PROMPT - Could you give the data below again, exactly and completely?

Dataset entries:

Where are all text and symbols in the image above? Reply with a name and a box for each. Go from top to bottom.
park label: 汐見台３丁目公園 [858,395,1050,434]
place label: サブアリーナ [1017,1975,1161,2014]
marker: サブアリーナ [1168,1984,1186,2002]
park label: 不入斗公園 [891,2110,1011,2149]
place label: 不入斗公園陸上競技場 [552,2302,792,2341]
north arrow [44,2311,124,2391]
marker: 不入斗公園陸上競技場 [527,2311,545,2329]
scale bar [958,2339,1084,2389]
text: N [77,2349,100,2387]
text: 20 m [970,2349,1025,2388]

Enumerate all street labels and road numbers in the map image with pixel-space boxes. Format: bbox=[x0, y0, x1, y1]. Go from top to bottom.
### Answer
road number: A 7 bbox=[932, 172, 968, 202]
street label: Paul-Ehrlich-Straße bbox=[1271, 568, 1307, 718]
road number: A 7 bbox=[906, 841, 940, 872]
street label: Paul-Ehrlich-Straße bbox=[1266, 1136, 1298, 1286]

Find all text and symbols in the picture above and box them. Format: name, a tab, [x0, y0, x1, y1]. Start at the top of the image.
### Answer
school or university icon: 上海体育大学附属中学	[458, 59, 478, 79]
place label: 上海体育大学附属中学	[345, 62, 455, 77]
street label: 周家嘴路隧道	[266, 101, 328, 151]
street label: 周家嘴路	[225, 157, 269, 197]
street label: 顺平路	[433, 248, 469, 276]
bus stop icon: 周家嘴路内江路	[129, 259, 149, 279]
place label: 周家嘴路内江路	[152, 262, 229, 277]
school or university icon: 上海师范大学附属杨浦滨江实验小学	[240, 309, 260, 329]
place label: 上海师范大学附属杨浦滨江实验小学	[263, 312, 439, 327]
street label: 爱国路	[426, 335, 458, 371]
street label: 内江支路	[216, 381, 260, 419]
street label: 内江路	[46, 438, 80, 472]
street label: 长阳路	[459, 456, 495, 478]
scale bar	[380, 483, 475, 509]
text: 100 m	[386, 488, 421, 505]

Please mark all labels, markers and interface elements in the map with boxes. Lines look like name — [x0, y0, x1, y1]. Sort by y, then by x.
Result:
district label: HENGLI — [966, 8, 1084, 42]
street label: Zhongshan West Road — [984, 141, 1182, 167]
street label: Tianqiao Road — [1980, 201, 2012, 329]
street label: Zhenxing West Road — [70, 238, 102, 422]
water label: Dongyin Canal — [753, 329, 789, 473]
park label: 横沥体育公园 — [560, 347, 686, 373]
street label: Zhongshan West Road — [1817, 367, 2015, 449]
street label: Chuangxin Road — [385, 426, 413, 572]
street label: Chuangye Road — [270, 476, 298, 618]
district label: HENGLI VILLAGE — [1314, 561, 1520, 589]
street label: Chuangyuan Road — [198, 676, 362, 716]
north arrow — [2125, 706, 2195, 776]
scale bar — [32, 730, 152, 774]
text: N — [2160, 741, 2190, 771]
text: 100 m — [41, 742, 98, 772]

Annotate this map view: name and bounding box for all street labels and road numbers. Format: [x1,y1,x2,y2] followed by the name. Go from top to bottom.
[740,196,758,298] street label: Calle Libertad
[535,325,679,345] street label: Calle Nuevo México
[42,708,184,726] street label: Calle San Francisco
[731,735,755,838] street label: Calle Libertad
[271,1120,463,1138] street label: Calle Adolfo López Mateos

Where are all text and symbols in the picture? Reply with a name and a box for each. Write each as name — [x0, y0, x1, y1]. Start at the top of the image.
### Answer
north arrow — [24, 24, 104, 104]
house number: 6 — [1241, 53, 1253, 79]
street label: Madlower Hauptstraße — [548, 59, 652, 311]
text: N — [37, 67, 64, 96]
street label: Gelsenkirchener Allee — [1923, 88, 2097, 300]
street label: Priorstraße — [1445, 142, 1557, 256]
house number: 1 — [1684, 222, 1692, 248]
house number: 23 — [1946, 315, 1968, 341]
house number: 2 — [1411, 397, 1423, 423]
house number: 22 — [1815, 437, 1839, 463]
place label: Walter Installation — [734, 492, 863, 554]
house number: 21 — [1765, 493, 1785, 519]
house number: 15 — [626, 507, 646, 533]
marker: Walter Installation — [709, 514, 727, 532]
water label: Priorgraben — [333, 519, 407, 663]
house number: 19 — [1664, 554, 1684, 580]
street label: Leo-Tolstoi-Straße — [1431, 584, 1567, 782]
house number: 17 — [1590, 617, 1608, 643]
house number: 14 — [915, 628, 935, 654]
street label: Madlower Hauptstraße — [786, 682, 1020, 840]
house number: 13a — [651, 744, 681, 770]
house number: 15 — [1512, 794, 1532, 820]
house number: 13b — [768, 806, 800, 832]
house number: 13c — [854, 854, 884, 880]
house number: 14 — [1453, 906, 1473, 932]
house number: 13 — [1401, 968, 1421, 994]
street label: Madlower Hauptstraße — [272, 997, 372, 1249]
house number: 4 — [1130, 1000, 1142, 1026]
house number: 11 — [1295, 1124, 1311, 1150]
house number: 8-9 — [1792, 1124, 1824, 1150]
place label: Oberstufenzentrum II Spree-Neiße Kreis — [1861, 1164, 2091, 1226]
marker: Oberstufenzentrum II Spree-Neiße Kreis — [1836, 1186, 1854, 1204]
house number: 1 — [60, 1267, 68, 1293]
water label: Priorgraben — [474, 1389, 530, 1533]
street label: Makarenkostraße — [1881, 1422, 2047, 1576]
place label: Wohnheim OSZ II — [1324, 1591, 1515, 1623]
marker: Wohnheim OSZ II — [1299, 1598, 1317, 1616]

SOLUTION TO THE PROBLEM -
Where are all text and symbols in the image above? Reply with a name and a box for each. Go from top to bottom.
park label: 汐見台３丁目公園 [858,395,1050,434]
place label: サブアリーナ [1017,1975,1161,2014]
marker: サブアリーナ [1168,1984,1186,2002]
park label: 不入斗公園 [891,2110,1011,2149]
place label: 不入斗公園陸上競技場 [552,2302,792,2341]
north arrow [44,2311,124,2391]
marker: 不入斗公園陸上競技場 [527,2311,545,2329]
scale bar [958,2339,1084,2389]
text: N [77,2349,100,2387]
text: 20 m [970,2349,1025,2388]

Enumerate all street labels and road numbers in the map image with pixel-space boxes. Format: bbox=[x0, y0, x1, y1]. Go from top to bottom.
### Answer
road number: A 7 bbox=[932, 172, 968, 202]
street label: Paul-Ehrlich-Straße bbox=[1271, 568, 1307, 718]
road number: A 7 bbox=[906, 841, 940, 872]
street label: Paul-Ehrlich-Straße bbox=[1266, 1136, 1298, 1286]

Find all text and symbols in the picture above and box them. Format: name, a tab, [x0, y0, x1, y1]. Start at the top of the image.
### Answer
school or university icon: 上海体育大学附属中学	[458, 59, 478, 79]
place label: 上海体育大学附属中学	[345, 62, 455, 77]
street label: 周家嘴路隧道	[266, 101, 328, 151]
street label: 周家嘴路	[225, 157, 269, 197]
street label: 顺平路	[433, 248, 469, 276]
bus stop icon: 周家嘴路内江路	[129, 259, 149, 279]
place label: 周家嘴路内江路	[152, 262, 229, 277]
school or university icon: 上海师范大学附属杨浦滨江实验小学	[240, 309, 260, 329]
place label: 上海师范大学附属杨浦滨江实验小学	[263, 312, 439, 327]
street label: 爱国路	[426, 335, 458, 371]
street label: 内江支路	[216, 381, 260, 419]
street label: 内江路	[46, 438, 80, 472]
street label: 长阳路	[459, 456, 495, 478]
scale bar	[380, 483, 475, 509]
text: 100 m	[386, 488, 421, 505]

Please mark all labels, markers and interface elements in the map with boxes. Lines look like name — [x0, y0, x1, y1]. Sort by y, then by x.
Result:
district label: HENGLI — [966, 8, 1084, 42]
street label: Zhongshan West Road — [984, 141, 1182, 167]
street label: Tianqiao Road — [1980, 201, 2012, 329]
street label: Zhenxing West Road — [70, 238, 102, 422]
water label: Dongyin Canal — [753, 329, 789, 473]
park label: 横沥体育公园 — [560, 347, 686, 373]
street label: Zhongshan West Road — [1817, 367, 2015, 449]
street label: Chuangxin Road — [385, 426, 413, 572]
street label: Chuangye Road — [270, 476, 298, 618]
district label: HENGLI VILLAGE — [1314, 561, 1520, 589]
street label: Chuangyuan Road — [198, 676, 362, 716]
north arrow — [2125, 706, 2195, 776]
scale bar — [32, 730, 152, 774]
text: N — [2160, 741, 2190, 771]
text: 100 m — [41, 742, 98, 772]

Annotate this map view: name and bounding box for all street labels and road numbers. Format: [x1,y1,x2,y2] followed by the name. Go from top to bottom.
[740,196,758,298] street label: Calle Libertad
[535,325,679,345] street label: Calle Nuevo México
[42,708,184,726] street label: Calle San Francisco
[731,735,755,838] street label: Calle Libertad
[271,1120,463,1138] street label: Calle Adolfo López Mateos

Where are all text and symbols in the picture? Reply with a name and a box for each. Write each as name — [x0, y0, x1, y1]. Start at the top of the image.
### Answer
north arrow — [24, 24, 104, 104]
house number: 6 — [1241, 53, 1253, 79]
street label: Madlower Hauptstraße — [548, 59, 652, 311]
text: N — [37, 67, 64, 96]
street label: Gelsenkirchener Allee — [1923, 88, 2097, 300]
street label: Priorstraße — [1445, 142, 1557, 256]
house number: 1 — [1684, 222, 1692, 248]
house number: 23 — [1946, 315, 1968, 341]
house number: 2 — [1411, 397, 1423, 423]
house number: 22 — [1815, 437, 1839, 463]
place label: Walter Installation — [734, 492, 863, 554]
house number: 21 — [1765, 493, 1785, 519]
house number: 15 — [626, 507, 646, 533]
marker: Walter Installation — [709, 514, 727, 532]
water label: Priorgraben — [333, 519, 407, 663]
house number: 19 — [1664, 554, 1684, 580]
street label: Leo-Tolstoi-Straße — [1431, 584, 1567, 782]
house number: 17 — [1590, 617, 1608, 643]
house number: 14 — [915, 628, 935, 654]
street label: Madlower Hauptstraße — [786, 682, 1020, 840]
house number: 13a — [651, 744, 681, 770]
house number: 15 — [1512, 794, 1532, 820]
house number: 13b — [768, 806, 800, 832]
house number: 13c — [854, 854, 884, 880]
house number: 14 — [1453, 906, 1473, 932]
house number: 13 — [1401, 968, 1421, 994]
street label: Madlower Hauptstraße — [272, 997, 372, 1249]
house number: 4 — [1130, 1000, 1142, 1026]
house number: 11 — [1295, 1124, 1311, 1150]
house number: 8-9 — [1792, 1124, 1824, 1150]
place label: Oberstufenzentrum II Spree-Neiße Kreis — [1861, 1164, 2091, 1226]
marker: Oberstufenzentrum II Spree-Neiße Kreis — [1836, 1186, 1854, 1204]
house number: 1 — [60, 1267, 68, 1293]
water label: Priorgraben — [474, 1389, 530, 1533]
street label: Makarenkostraße — [1881, 1422, 2047, 1576]
place label: Wohnheim OSZ II — [1324, 1591, 1515, 1623]
marker: Wohnheim OSZ II — [1299, 1598, 1317, 1616]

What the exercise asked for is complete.